START Information supplied

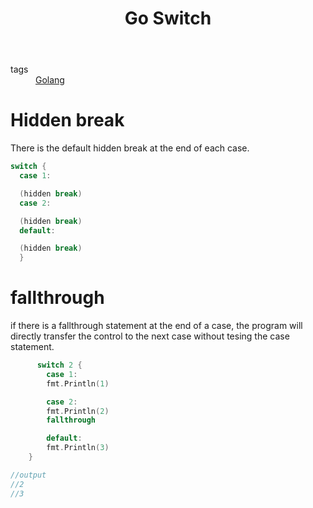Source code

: #+title: Go Switch
#+ROAM_TAGS: Golang

- tags :: [[file:20210110190746-golang.org][Golang]]

* Hidden break

There is the default hidden break at the end of each case.

#+begin_src go
  switch {
	case 1:

	(hidden break)
	case 2:

	(hidden break)
	default:

	(hidden break)
    }
#+end_src

* fallthrough

if there is a fallthrough statement at the end of a case, the program will directly transfer the control to the next case without tesing the case statement.

#+begin_src go
      switch 2 {
	    case 1:
	    fmt.Println(1)

	    case 2:
	    fmt.Println(2)
	    fallthrough

	    default:
	    fmt.Println(3)
	}

//output
//2
//3
#+end_src

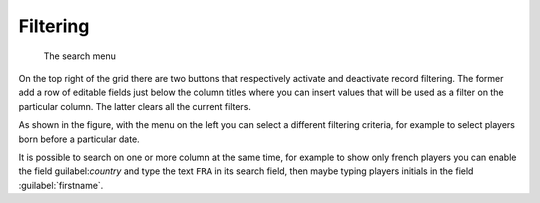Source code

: .. -*- coding: utf-8 -*-
.. :Progetto:  SoL
.. :Creato:    sab 01 feb 2014 14:55:08 CET
.. :Autore:    Lele Gaifax <lele@metapensiero.it>
.. :Licenza:   GNU General Public License version 3 or later
..

Filtering
---------

.. figure:: search.png
   :figclass: float-left

   The search menu

On the top right of the grid there are two buttons that respectively
activate and deactivate record filtering. The former add a row of
editable fields just below the column titles where you can insert
values that will be used as a filter on the particular column. The
latter clears all the current filters.

As shown in the figure, with the menu on the left you can select a
different filtering criteria, for example to select players born
before a particular date.

It is possible to search on one or more column at the same time, for
example to show only french players you can enable the field
guilabel:`country` and type the text ``FRA`` in its search field, then
maybe typing players initials in the field :guilabel:`firstname`.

END Information supplied

Job: Across the material, count every line that holds "case" and state only how many there are.

Written reply: 6